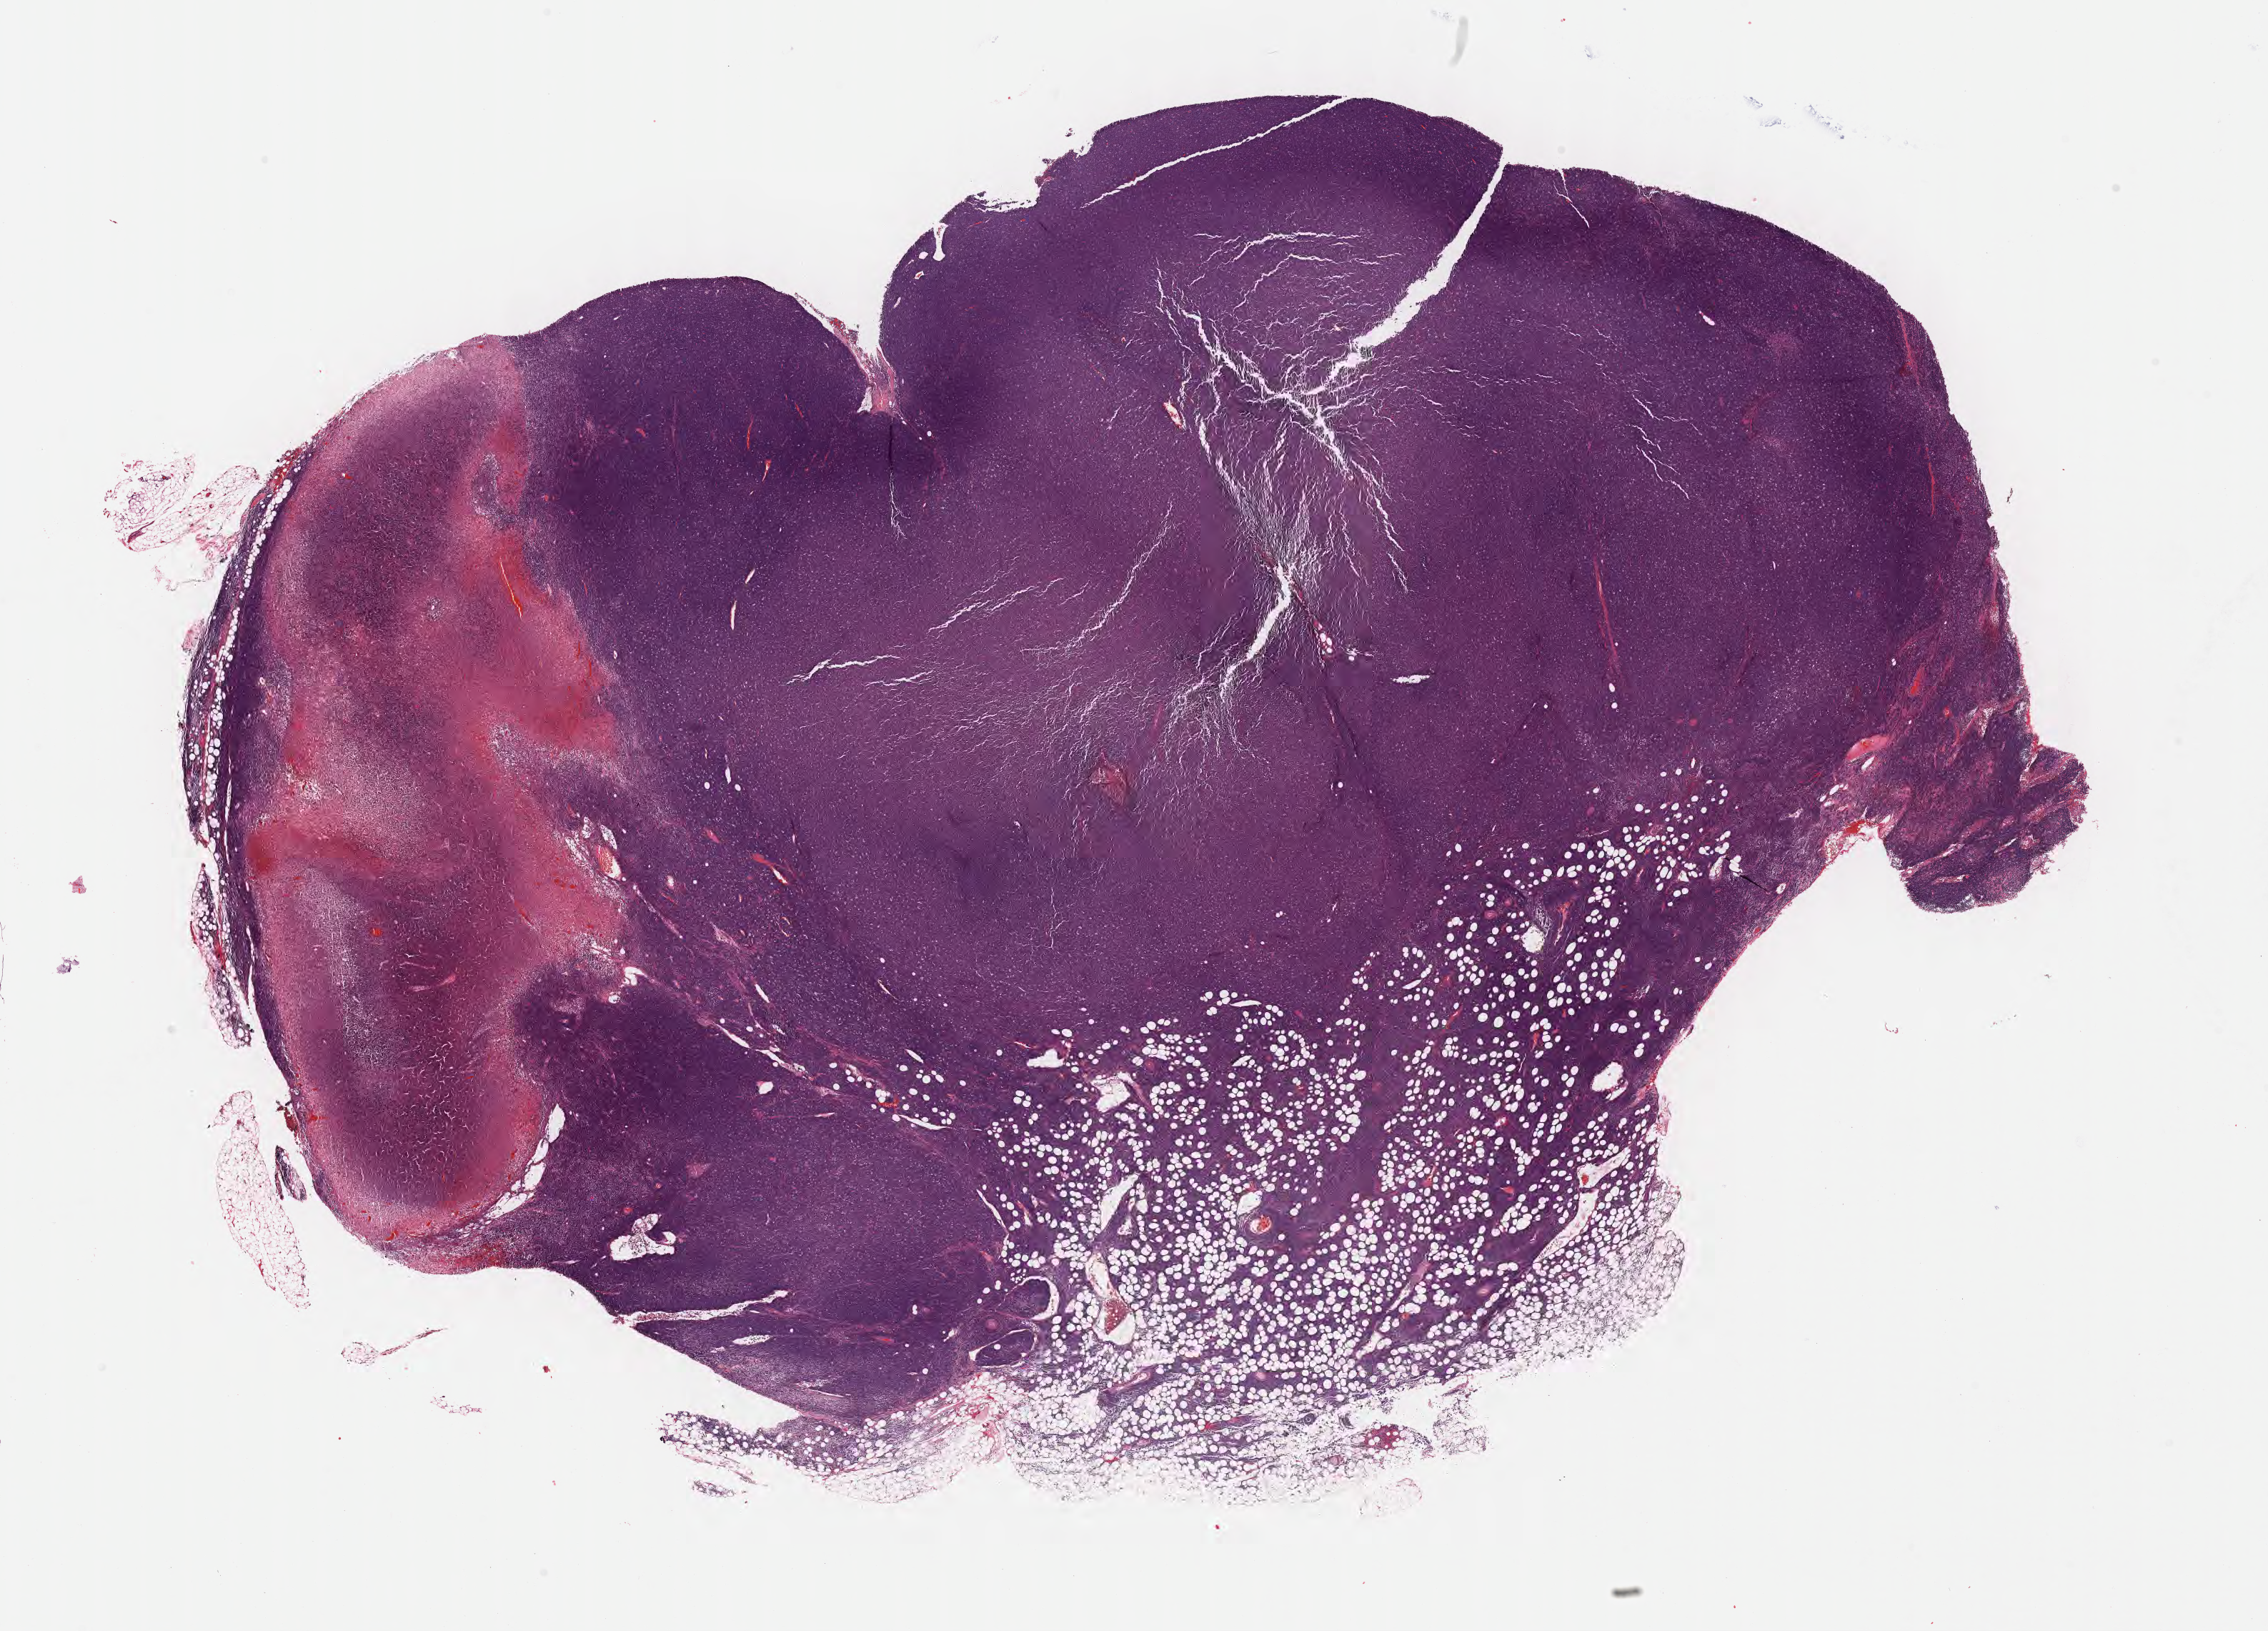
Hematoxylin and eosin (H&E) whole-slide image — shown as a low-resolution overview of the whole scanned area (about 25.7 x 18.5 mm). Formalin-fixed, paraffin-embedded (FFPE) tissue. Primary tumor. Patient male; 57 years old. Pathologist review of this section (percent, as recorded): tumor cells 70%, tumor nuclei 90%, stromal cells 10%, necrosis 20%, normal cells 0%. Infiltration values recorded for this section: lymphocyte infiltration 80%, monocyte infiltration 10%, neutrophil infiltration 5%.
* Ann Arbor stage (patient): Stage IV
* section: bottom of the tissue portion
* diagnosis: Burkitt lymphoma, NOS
•••
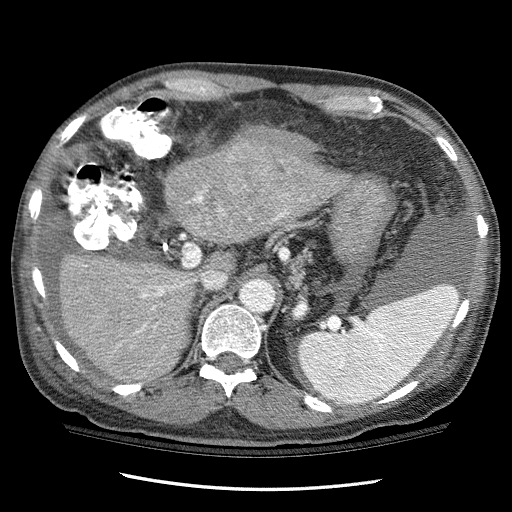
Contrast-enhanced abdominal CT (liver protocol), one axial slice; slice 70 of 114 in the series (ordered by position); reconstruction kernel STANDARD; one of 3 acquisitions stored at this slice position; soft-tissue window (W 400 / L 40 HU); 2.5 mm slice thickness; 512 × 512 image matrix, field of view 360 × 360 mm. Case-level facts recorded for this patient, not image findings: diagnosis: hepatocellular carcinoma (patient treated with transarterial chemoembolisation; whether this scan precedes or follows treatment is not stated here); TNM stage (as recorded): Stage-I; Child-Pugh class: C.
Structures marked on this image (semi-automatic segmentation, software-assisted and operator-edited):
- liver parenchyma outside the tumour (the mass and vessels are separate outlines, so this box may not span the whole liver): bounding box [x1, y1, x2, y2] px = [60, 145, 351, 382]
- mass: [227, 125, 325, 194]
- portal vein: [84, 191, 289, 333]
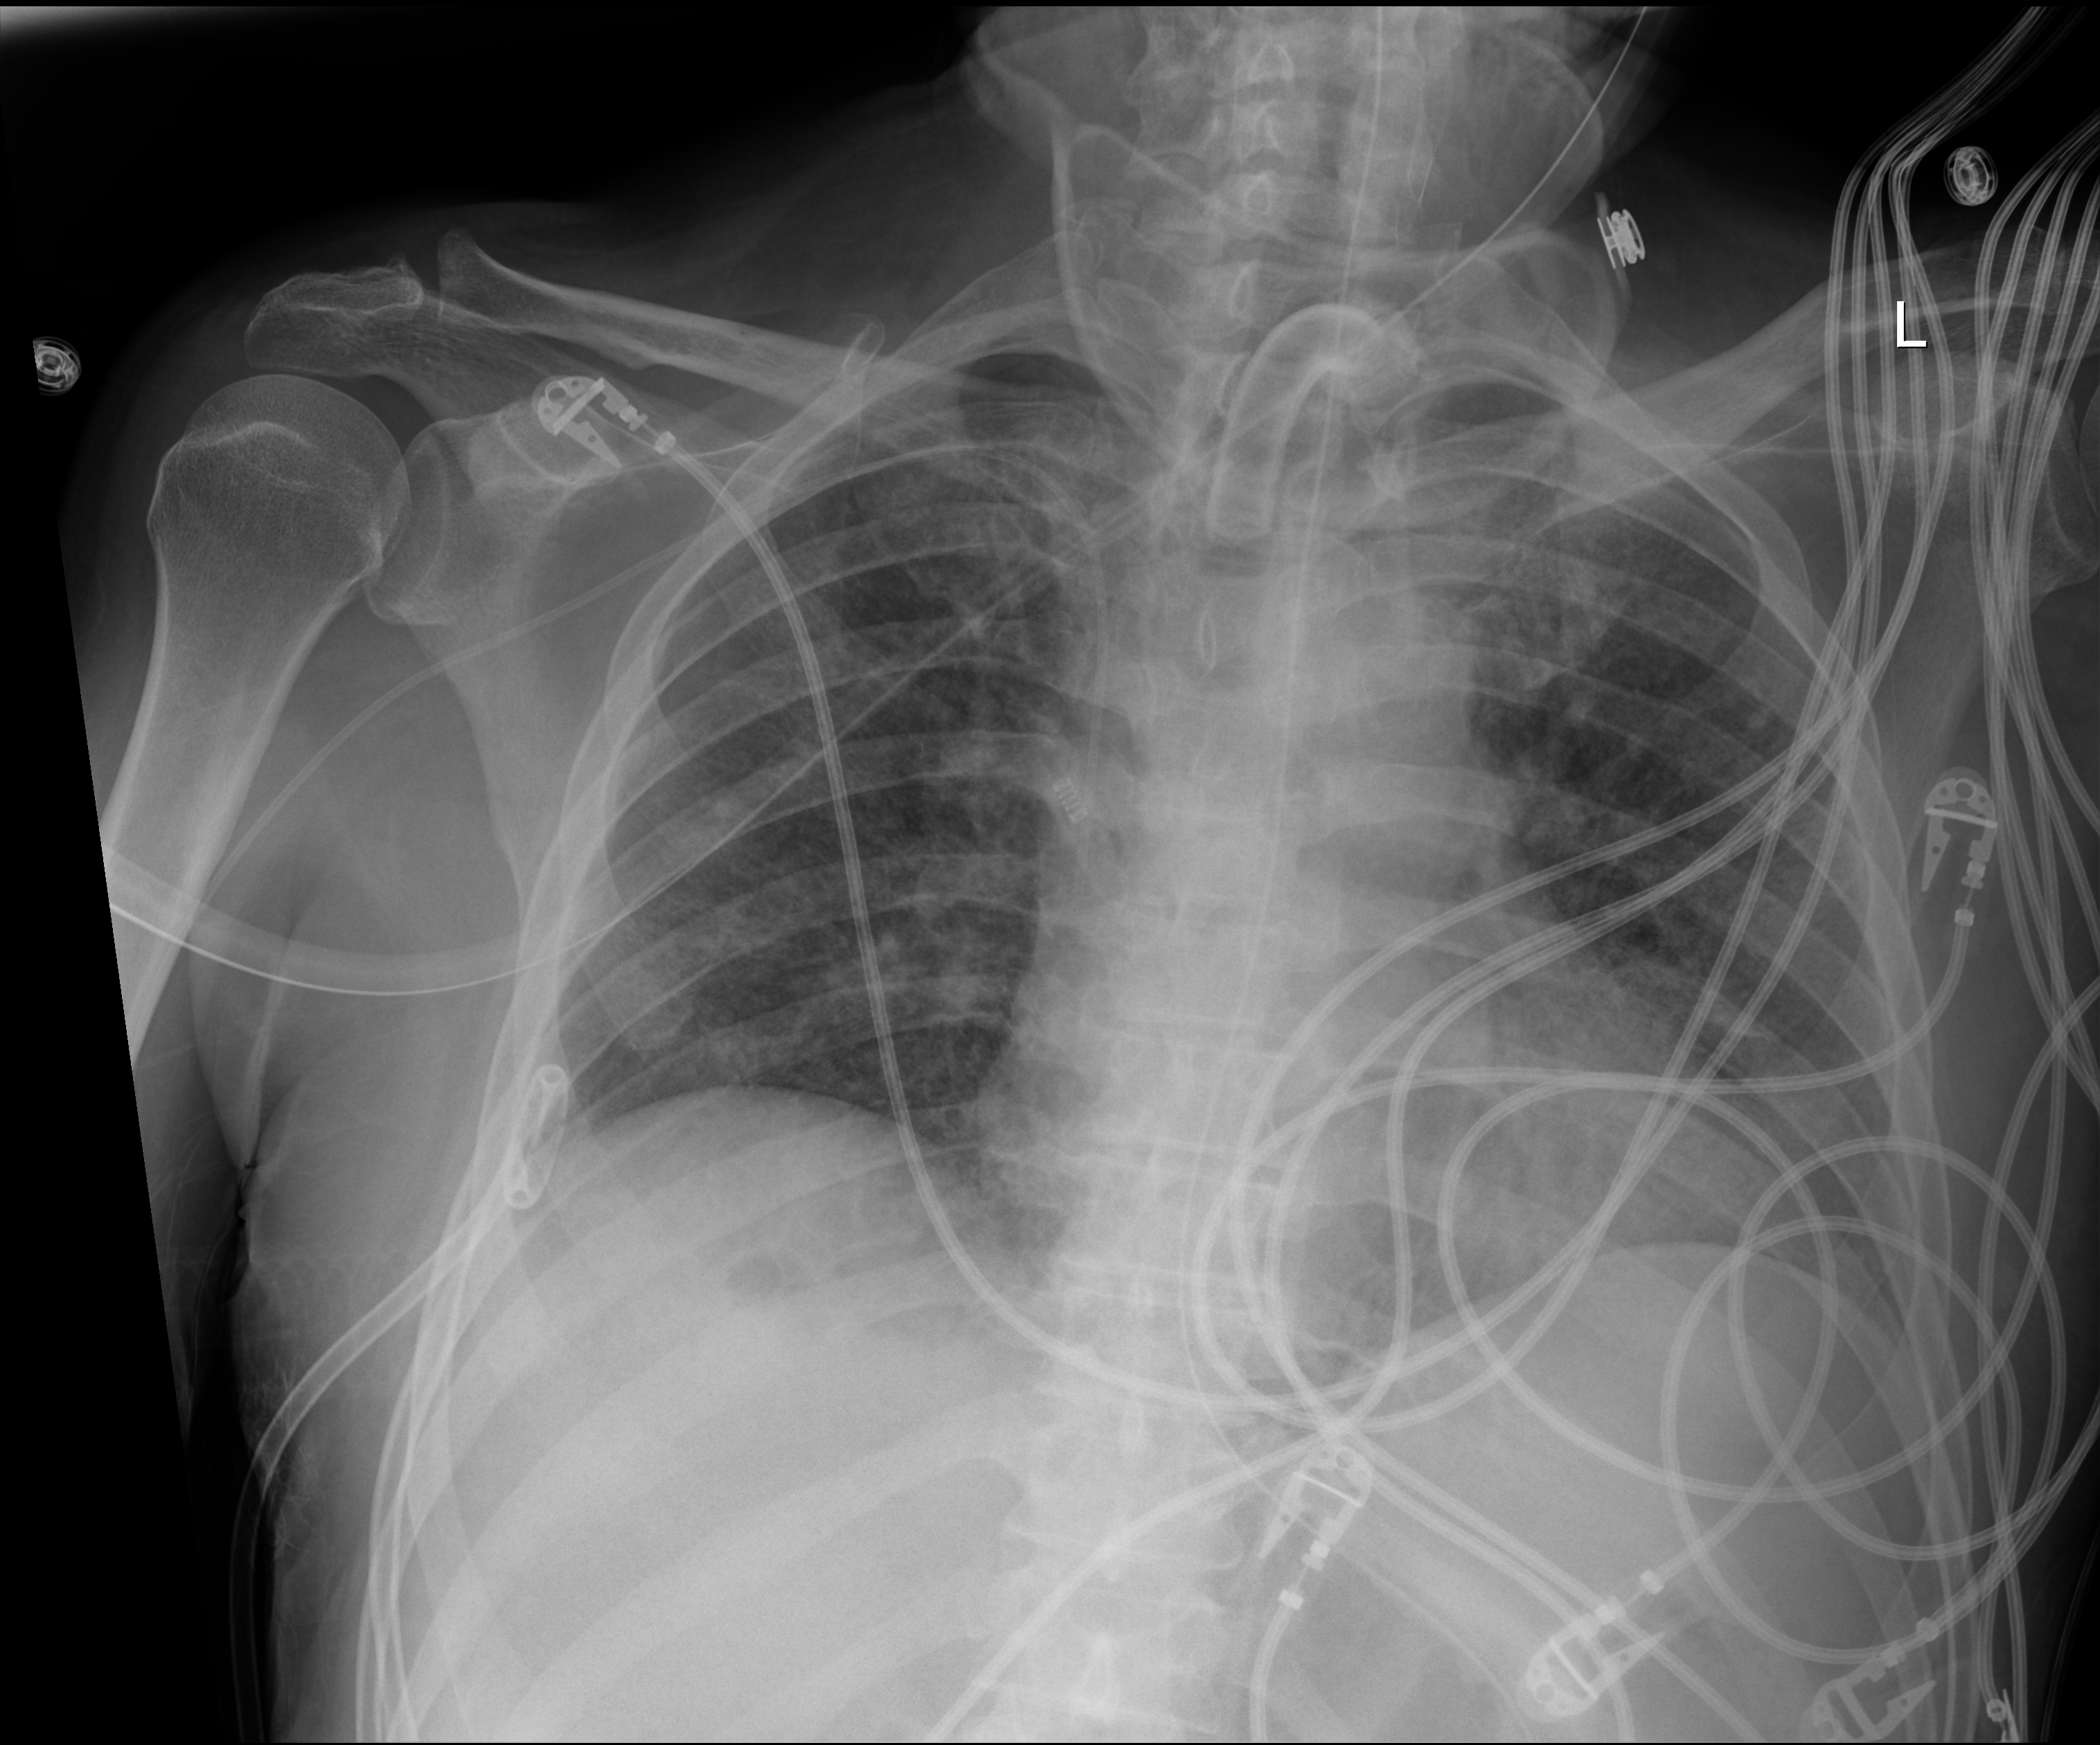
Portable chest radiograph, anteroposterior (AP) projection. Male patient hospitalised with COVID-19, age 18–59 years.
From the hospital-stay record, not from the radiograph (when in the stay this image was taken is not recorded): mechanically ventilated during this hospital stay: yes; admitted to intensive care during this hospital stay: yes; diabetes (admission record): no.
•••
▸ **Your objective**
Wherever a line of the data above contains "years", copy that line.

▸ **Exercise result**
Hematoxylin and eosin (H&E) whole-slide image — shown as a low-resolution overview of the whole scanned area (about 25.7 x 18.5 mm). Formalin-fixed, paraffin-embedded (FFPE) tissue. Primary tumor. Patient male; 57 years old. Pathologist review of this section (percent, as recorded): tumor cells 70%, tumor nuclei 90%, stromal cells 10%, necrosis 20%, normal cells 0%. Infiltration values recorded for this section: lymphocyte infiltration 80%, monocyte infiltration 10%, neutrophil infiltration 5%.
Portable chest radiograph, anteroposterior (AP) projection. Male patient hospitalised with COVID-19, age 18–59 years.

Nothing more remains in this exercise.